[WHAT YOU WILL DO] The result should be the lines from the one that contains "Fordele ved at vælge" to the final line of the entries below, copied exactly and with no pictures.

[INPUT MATERIAL]
++++++
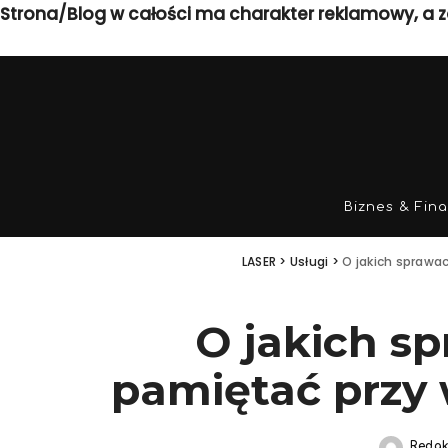
Strona/Blog w całości ma charakter reklamowy, a z
Biznes & Fin
LASER
>
Usługi
>
O jakich sprawa
O jakich s
pamiętać przy
Redak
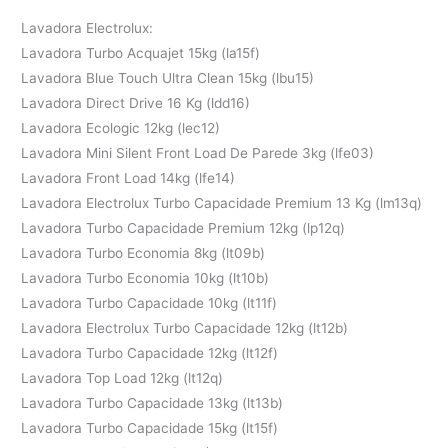
Lavadora Electrolux:
Lavadora Turbo Acquajet 15kg (la15f)
Lavadora Blue Touch Ultra Clean 15kg (lbu15)
Lavadora Direct Drive 16 Kg (ldd16)
Lavadora Ecologic 12kg (lec12)
Lavadora Mini Silent Front Load De Parede 3kg (lfe03)
Lavadora Front Load 14kg (lfe14)
Lavadora Electrolux Turbo Capacidade Premium 13 Kg (lm13q)
Lavadora Turbo Capacidade Premium 12kg (lp12q)
Lavadora Turbo Economia 8kg (lt09b)
Lavadora Turbo Economia 10kg (lt10b)
Lavadora Turbo Capacidade 10kg (lt11f)
Lavadora Electrolux Turbo Capacidade 12kg (lt12b)
Lavadora Turbo Capacidade 12kg (lt12f)
Lavadora Top Load 12kg (lt12q)
Lavadora Turbo Capacidade 13kg (lt13b)
Lavadora Turbo Capacidade 15kg (lt15f)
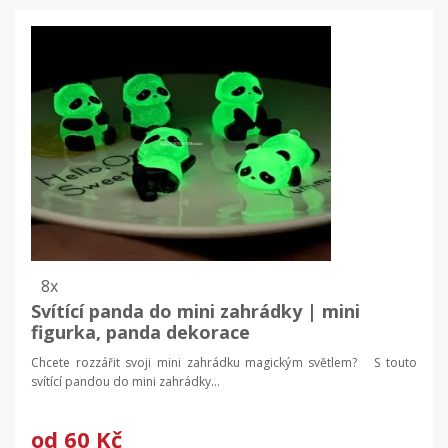
8x
Svítící panda do mini zahrádky | mini
figurka, panda dekorace
Chcete rozzářit svoji mini zahrádku magickým světlem? S touto
svítící pandou do mini zahrádky...
od
60 Kč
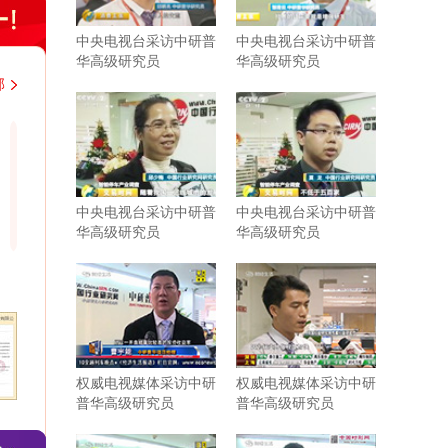
中央电视台采访中研普
中央电视台采访中研普
华高级研究员
华高级研究员
部
韩国大韩贸易投资振兴公社上海代表处
中铁二局集团
近几年，与中研普华持续不断地进行着行业研
近期从贵司购
究的紧密合作。贵司研究报告结构紧凑，内容
市场分析客观
中央电视台采访中研普
中央电视台采访中研普
充实，数据参考力度强，为我司企业发展和战
鲜明，对于我
华高级研究员
华高级研究员
略规划带来了实际性的帮助。相信有很多企业
外，贵公司大
需要你们这样的行业分析公司协助和支持。尤
出的认真负责
其是贵司对于客户报告需求的延伸服务，为我
司提供了更多有针对性、宝贵的行业研判。希
望在以后的发展过程中继续保持紧密合作与共
同进步。
权威电视媒体采访中研
权威电视媒体采访中研
普华高级研究员
普华高级研究员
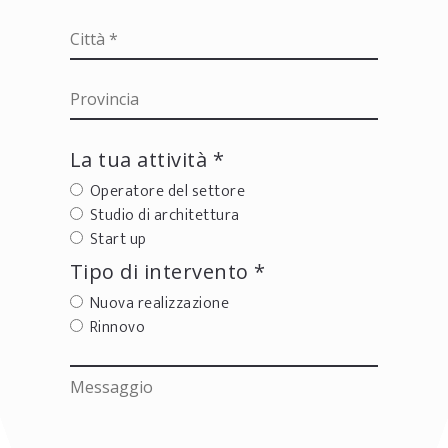
La tua attività *
Operatore del settore
Studio di architettura
Start up
Tipo di intervento *
Nuova realizzazione
Rinnovo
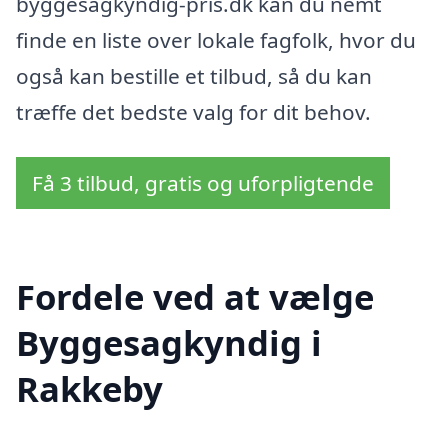
byggesagkyndig-pris.dk kan du nemt
finde en liste over lokale fagfolk, hvor du
også kan bestille et tilbud, så du kan
træffe det bedste valg for dit behov.
Få 3 tilbud, gratis og uforpligtende
Fordele ved at vælge
Byggesagkyndig i
Rakkeby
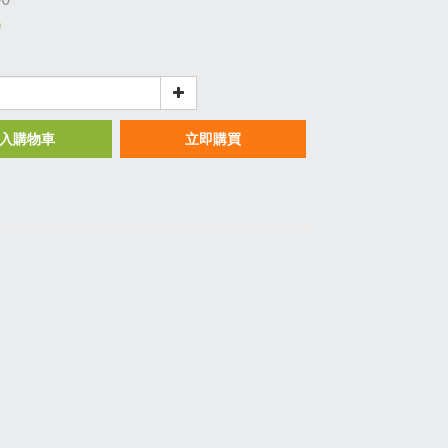
0
入購物車
立即購買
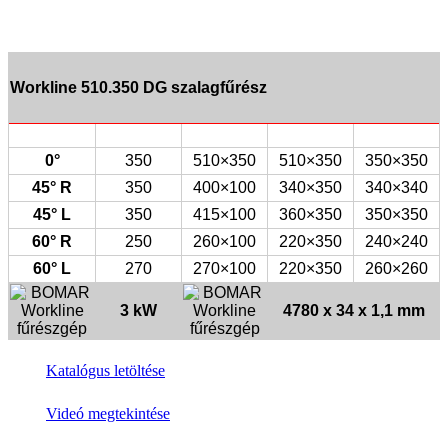
Workline 510.350 DG szalagfűrész
0°
350
510×350
510×350
350×350
45° R
350
400×100
340×350
340×340
45° L
350
415×100
360×350
350×350
60° R
250
260×100
220×350
240×240
60° L
270
270×100
220×350
260×260
3 kW
4780 x 34 x 1,1 mm
Katalógus letöltése
Videó megtekintése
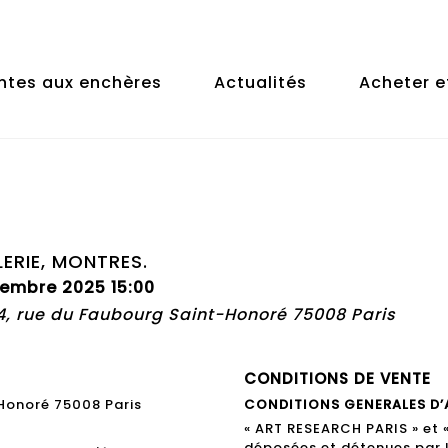
ntes aux enchères
Actualités
Acheter e
LERIE, MONTRES.
cembre 2025 15:00
74, rue du Faubourg Saint-Honoré 75008 Paris
CONDITIONS DE VENTE
 Honoré 75008 Paris
CONDITIONS GENERALES D’
« ART RESEARCH PARIS » et
déposées et détenues par 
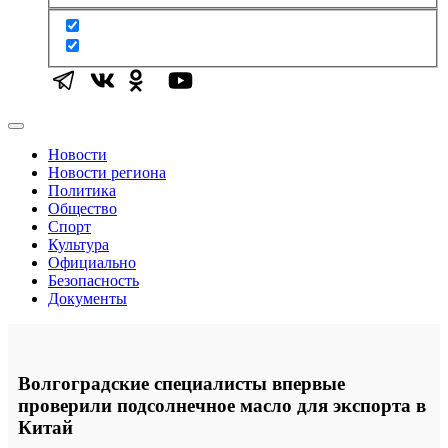
Новости
Новости региона
Политика
Общество
Спорт
Культура
Официально
Безопасность
Документы
Волгоградские специалисты впервые
проверили подсолнечное масло для экспорта в
Китай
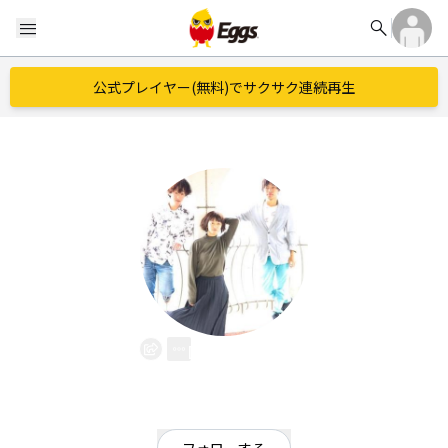
search
menu
公式プレイヤー(無料)でサクサク連続再生
DONFUN
EggsID：
donfun03
1
フォロワー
++++++
[TASK RESULT]
Fordele ved at vælge
Byggesagkyndig i
Rakkeby
0
入購物車
立即購買
Workline 510.350 DG szalagfűrész
0°
350
510×350
510×350
350×350
45° R
350
400×100
340×350
340×340
45° L
350
415×100
360×350
350×350
60° R
250
260×100
220×350
240×240
60° L
270
270×100
220×350
260×260
3 kW
4780 x 34 x 1,1 mm
Katalógus letöltése
Videó megtekintése
ntes aux enchères
Actualités
Acheter e
LERIE, MONTRES.
cembre 2025 15:00
74, rue du Faubourg Saint-Honoré 75008 Paris
CONDITIONS DE VENTE
 Honoré 75008 Paris
CONDITIONS GENERALES D’
« ART RESEARCH PARIS » et
déposées et détenues par 
Новости
Новости региона
Политика
Общество
Спорт
Культура
Официально
Безопасность
Документы
Волгоградские специалисты впервые
проверили подсолнечное масло для экспорта в
Китай
search
menu
公式プレイヤー(無料)でサクサク連続再生
DONFUN
EggsID：
donfun03
1
フォロワー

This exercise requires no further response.